Thursday, November 6, 2008

Vaux populi

And now back to regularly scheduled programming....

It’s never occurred to me to look up the word vaux in a French dictionary. Calvert Vaux, who was English, pronounced it to rhyme with “fox” but the name surely stemmed from across the Channel. Did the Vauxs come over in 1066 and all that? Vaux in French seems to be plural for val, valley. Of course, I would prefer the translation vale, so much more Victorian, which brings me via circuitous route again to C. Vaux, the under-appreciated co-designer of the Central and Prospect Parks. Most of us now say "Olmsted and Vaux", but a few still suffer under Frederick Lawn Olmsted’s superior press, voluminous writings, and better facial hair. Vaux’s collected papers, which I once looked into at the NYPL (pronounced, you know, like “nipple”), barely fill a single archival box. He certainly deserves a higher reputation.
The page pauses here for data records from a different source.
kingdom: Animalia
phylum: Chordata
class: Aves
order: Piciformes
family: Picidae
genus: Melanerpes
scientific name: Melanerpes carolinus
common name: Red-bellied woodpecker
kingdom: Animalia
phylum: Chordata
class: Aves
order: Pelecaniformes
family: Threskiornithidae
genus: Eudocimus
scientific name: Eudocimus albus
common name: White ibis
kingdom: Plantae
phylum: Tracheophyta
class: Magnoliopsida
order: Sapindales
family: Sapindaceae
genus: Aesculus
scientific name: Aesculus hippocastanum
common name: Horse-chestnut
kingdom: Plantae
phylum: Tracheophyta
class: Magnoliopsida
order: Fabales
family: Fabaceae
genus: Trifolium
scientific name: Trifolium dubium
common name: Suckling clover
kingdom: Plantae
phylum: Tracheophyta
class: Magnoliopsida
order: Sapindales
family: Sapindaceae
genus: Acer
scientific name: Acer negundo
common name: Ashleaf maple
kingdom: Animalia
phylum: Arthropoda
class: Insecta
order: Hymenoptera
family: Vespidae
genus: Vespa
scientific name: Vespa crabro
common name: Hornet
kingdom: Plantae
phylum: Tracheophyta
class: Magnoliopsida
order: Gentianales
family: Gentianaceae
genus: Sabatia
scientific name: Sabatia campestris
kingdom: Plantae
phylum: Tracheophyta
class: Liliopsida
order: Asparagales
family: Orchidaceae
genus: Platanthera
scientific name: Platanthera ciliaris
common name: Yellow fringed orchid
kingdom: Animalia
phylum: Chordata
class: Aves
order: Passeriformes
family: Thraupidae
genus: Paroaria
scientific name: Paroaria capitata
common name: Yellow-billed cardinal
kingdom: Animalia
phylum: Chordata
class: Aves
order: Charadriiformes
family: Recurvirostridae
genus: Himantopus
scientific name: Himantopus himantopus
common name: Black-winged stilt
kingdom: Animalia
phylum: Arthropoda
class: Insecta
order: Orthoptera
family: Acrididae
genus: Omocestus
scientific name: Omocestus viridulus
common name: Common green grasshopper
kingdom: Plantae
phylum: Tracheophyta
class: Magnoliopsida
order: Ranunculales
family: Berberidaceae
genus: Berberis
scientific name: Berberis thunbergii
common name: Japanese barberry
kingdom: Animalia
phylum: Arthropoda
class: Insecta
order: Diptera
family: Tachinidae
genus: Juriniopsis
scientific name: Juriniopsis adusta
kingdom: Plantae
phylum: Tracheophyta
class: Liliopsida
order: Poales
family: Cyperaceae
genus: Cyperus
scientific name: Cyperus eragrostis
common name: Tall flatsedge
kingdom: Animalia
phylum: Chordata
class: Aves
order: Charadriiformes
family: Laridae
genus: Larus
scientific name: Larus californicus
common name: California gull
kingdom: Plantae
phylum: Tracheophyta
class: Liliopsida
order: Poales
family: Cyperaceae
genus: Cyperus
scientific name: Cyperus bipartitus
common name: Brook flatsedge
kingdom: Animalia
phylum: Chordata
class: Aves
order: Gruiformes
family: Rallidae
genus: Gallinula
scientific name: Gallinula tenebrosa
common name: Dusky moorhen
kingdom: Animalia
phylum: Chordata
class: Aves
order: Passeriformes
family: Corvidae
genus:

But here’s the sad thing. On November 19, 1895, Calvert Vaux disappeared in the fog while taking a walk along Gravesend Bay. Was it an accident, something more nefarious, or just a long walk on a short pier? Nobody knows. It’s one of the Mysteries of Brooklyn. His drowned body was found three days later. A park down there – formerly Dreier-Offerman, named after a home for unwed mothers -- was renamed for him in 1998.

3 comments:

Emerson Merrick said...

disappearing in fog? unwed mothers? Victorian gardens? sounds like somebody should write a script.

amarilla said...

I understand Olmstead went insane, or maybe he was faking it to get into the sanitorium. It could go either way in the script.

M.Thew said...

Two guys arguing about landscaping? Sounds like a French film to me.